(Beginning of Information shown)

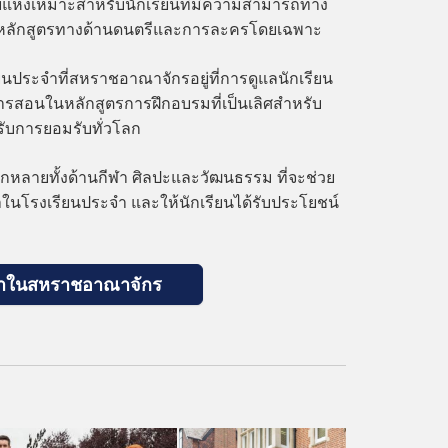
แห่งเหมาะสำหรับนักเรียนที่มีความสามารถทาง
นหลักสูตรทางด้านดนตรีและการละครโดยเฉพาะ
นประจำที่สหราชอาณาจักรอยู่ที่การดูแลนักเรียน
ารสอนในหลักสูตรการฝึกอบรมที่เป็นเลิศสำหรับ
รับการยอมรับทั่วโลก
ากหลายทั้งด้านกีฬา ศิลปะและวัฒนธรรม ที่จะช่วย
ในโรงเรียนประจำ และให้นักเรียนได้รับประโยชน์
ะจำในสหราชอาณาจักร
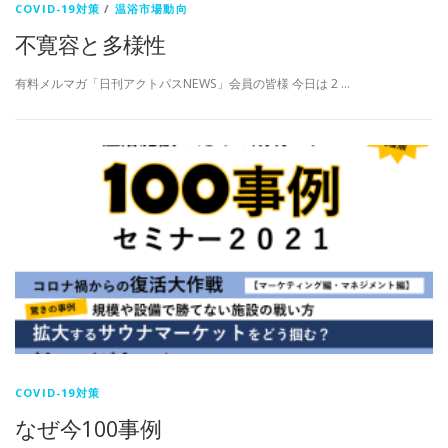
COVID-19対策
/
温浴市場動向
不寛容と多様性
有料メルマガ「日刊アクトパスNEWS」会員の皆様 今日は 2 …
COVID-19対策
なぜ今100事例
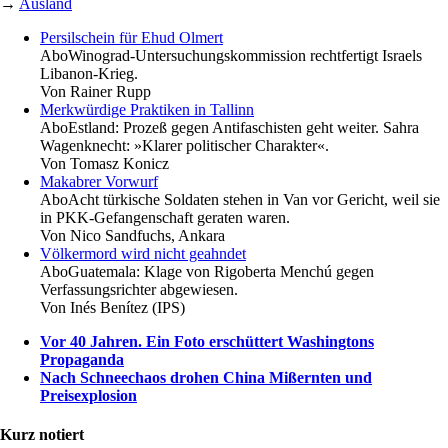
→
Ausland
Persilschein für Ehud Olmert
Abo
Winograd-Untersuchungskommission rechtfertigt Israels
Libanon-Krieg.
Von
Rainer Rupp
Merkwürdige Praktiken in Tallinn
Abo
Estland: Prozeß gegen Antifaschisten geht weiter. Sahra
Wagenknecht: »Klarer politischer Charakter«.
Von
Tomasz Konicz
Makabrer Vorwurf
Abo
Acht türkische Soldaten stehen in Van vor Gericht, weil sie
in PKK-Gefangenschaft geraten waren.
Von
Nico Sandfuchs, Ankara
Völkermord wird nicht geahndet
Abo
Guatemala: Klage von Rigoberta Menchú gegen
Verfassungsrichter abgewiesen.
Von
Inés Benítez (IPS)
Vor 40 Jahren. Ein Foto erschüttert Washingtons
Propaganda
Nach Schneechaos drohen China Mißernten und
Preisexplosion
Kurz notiert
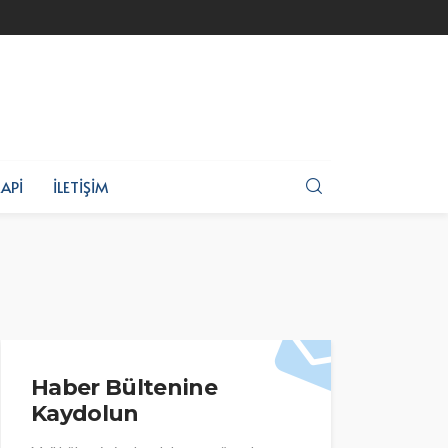
API
İLETIŞIM
Haber Bültenine
Kaydolun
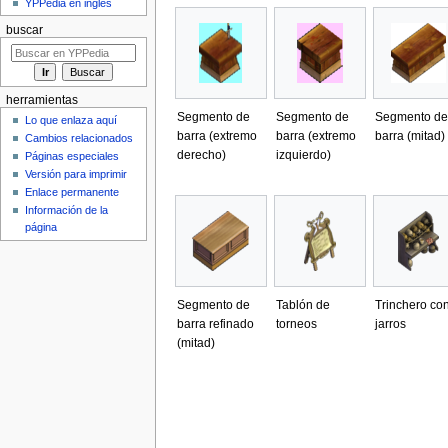
YPPedia en inglés
buscar
herramientas
Segmento de
Segmento de
Segmento de
Lo que enlaza aquí
barra (extremo
barra (extremo
barra (mitad)
Cambios relacionados
derecho)
izquierdo)
Páginas especiales
Versión para imprimir
Enlace permanente
Información de la
página
Segmento de
Tablón de
Trinchero co
barra refinado
torneos
jarros
(mitad)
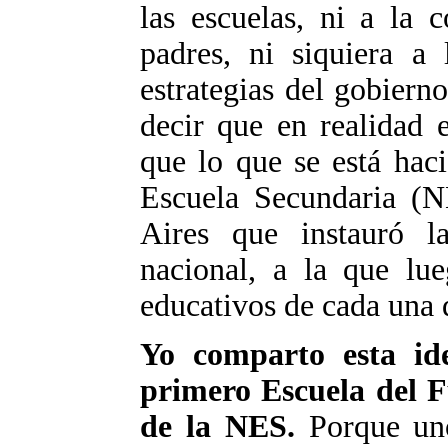
las escuelas, ni a la 
padres, ni siquiera a 
estrategias del gobiern
decir que en realidad 
que lo que se está hac
Escuela Secundaria (
Aires que instauró 
nacional, a la que lue
educativos de cada una d
Yo comparto esta id
primero Escuela del F
de la NES.
Porque uno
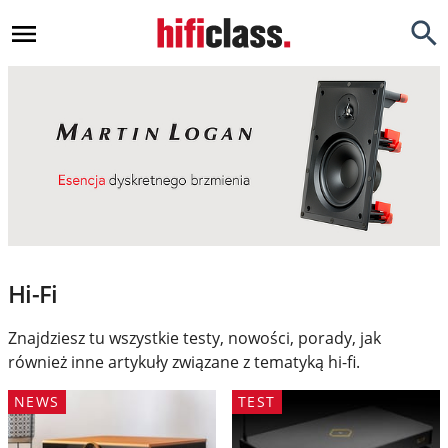
Newsy
Testy
Opinie
Okazje
Hi-Fi
Hi-Fi
Kino Domowe
Znajdziesz tu wszystkie testy, nowości, porady, jak
Gadżety
również inne artykuły związane z tematyką hi-fi.
Inne
NEWS
TEST
Porady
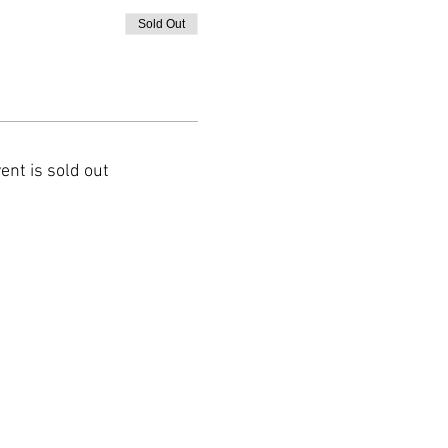
Sold Out
ent is sold out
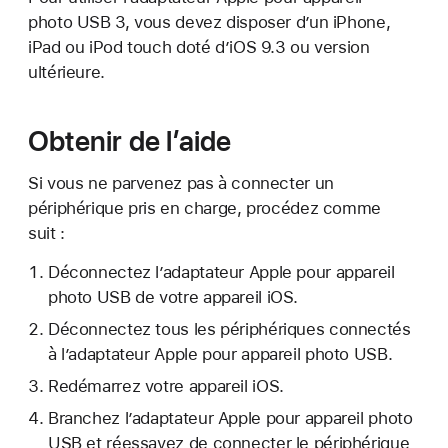
photo USB 3, vous devez disposer d’un iPhone,
iPad ou iPod touch doté d’iOS 9.3 ou version
ultérieure.
Obtenir de l’aide
Si vous ne parvenez pas à connecter un
périphérique pris en charge, procédez comme
suit :
Déconnectez l’adaptateur Apple pour appareil
photo USB de votre appareil iOS.
Déconnectez tous les périphériques connectés
à l’adaptateur Apple pour appareil photo USB.
Redémarrez votre appareil iOS.
Branchez l’adaptateur Apple pour appareil photo
USB et réessayez de connecter le périphérique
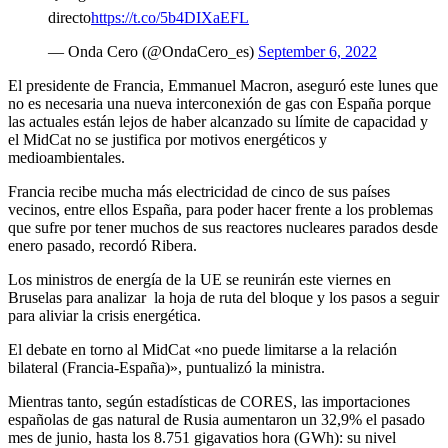
directo
https://t.co/5b4DIXaEFL
— Onda Cero (@OndaCero_es)
September 6, 2022
El presidente de Francia, Emmanuel Macron, aseguró este lunes que
no es necesaria una nueva interconexión de gas con España porque
las actuales están lejos de haber alcanzado su límite de capacidad y
el MidCat no se justifica por motivos energéticos y
medioambientales.
Francia recibe mucha más electricidad de cinco de sus países
vecinos, entre ellos España, para poder hacer frente a los problemas
que sufre por tener muchos de sus reactores nucleares parados desde
enero pasado, recordó Ribera.
Los ministros de energía de la UE se reunirán este viernes en
Bruselas para analizar la hoja de ruta del bloque y los pasos a seguir
para aliviar la crisis energética.
El debate en torno al MidCat «no puede limitarse a la relación
bilateral (Francia-España)», puntualizó la ministra.
Mientras tanto, según estadísticas de CORES, las importaciones
españolas de gas natural de Rusia aumentaron un 32,9% el pasado
mes de junio, hasta los 8.751 gigavatios hora (GWh): su nivel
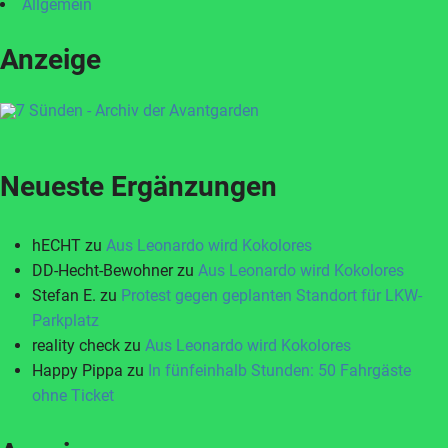
Allgemein
Anzeige
Neueste Ergänzungen
hECHT
zu
Aus Leonardo wird Kokolores
DD-Hecht-Bewohner
zu
Aus Leonardo wird Kokolores
Stefan E.
zu
Protest gegen geplanten Standort für LKW-
Parkplatz
reality check
zu
Aus Leonardo wird Kokolores
Happy Pippa
zu
In fünfeinhalb Stunden: 50 Fahrgäste
ohne Ticket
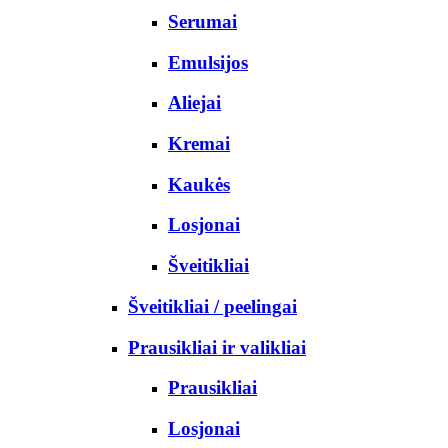
Serumai
Emulsijos
Aliejai
Kremai
Kaukės
Losjonai
Šveitikliai
Šveitikliai / peelingai
Prausikliai ir valikliai
Prausikliai
Losjonai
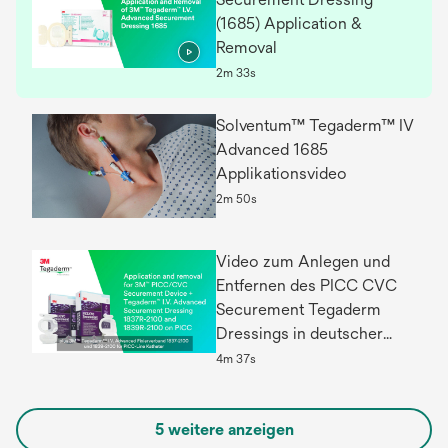
(1685) Application &
Removal
2m 33s
Solventum™ Tegaderm™ IV
Advanced 1685
Applikationsvideo
2m 50s
Video zum Anlegen und
Entfernen des PICC CVC
Securement Tegaderm
Dressings in deutscher
Sprache
4m 37s
5 weitere anzeigen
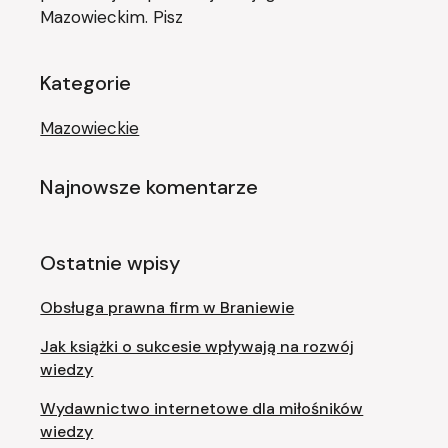
Mazowieckim. Pisz
Kategorie
Mazowieckie
Najnowsze komentarze
Ostatnie wpisy
Obsługa prawna firm w Braniewie
Jak książki o sukcesie wpływają na rozwój
wiedzy
Wydawnictwo internetowe dla miłośników
wiedzy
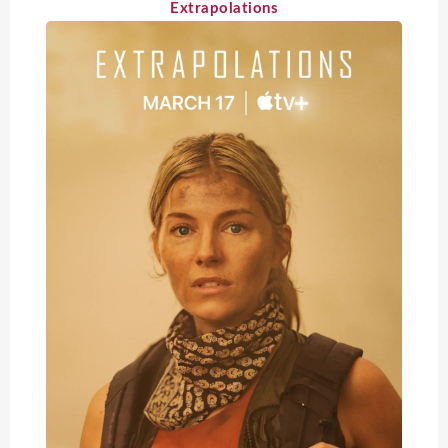
Extrapolations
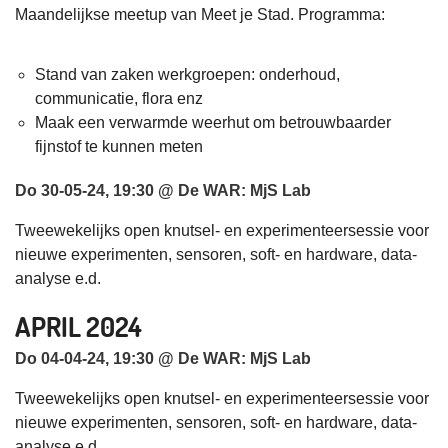
Maandelijkse meetup van Meet je Stad. Programma:
Stand van zaken werkgroepen: onderhoud,
communicatie, flora enz
Maak een verwarmde weerhut om betrouwbaarder
fijnstof te kunnen meten
Do 30-05-24, 19:30 @ De WAR: MjS Lab
Tweewekelijks open knutsel- en experimenteersessie voor
nieuwe experimenten, sensoren, soft- en hardware, data-
analyse e.d.
APRIL 2024
Do 04-04-24, 19:30 @ De WAR: MjS Lab
Tweewekelijks open knutsel- en experimenteersessie voor
nieuwe experimenten, sensoren, soft- en hardware, data-
analyse e.d.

(End of Information shown)

● **What you have to do**
How many lines in the material above contain the word "adaptateur"? Give only the number.

● **Result of the task**
3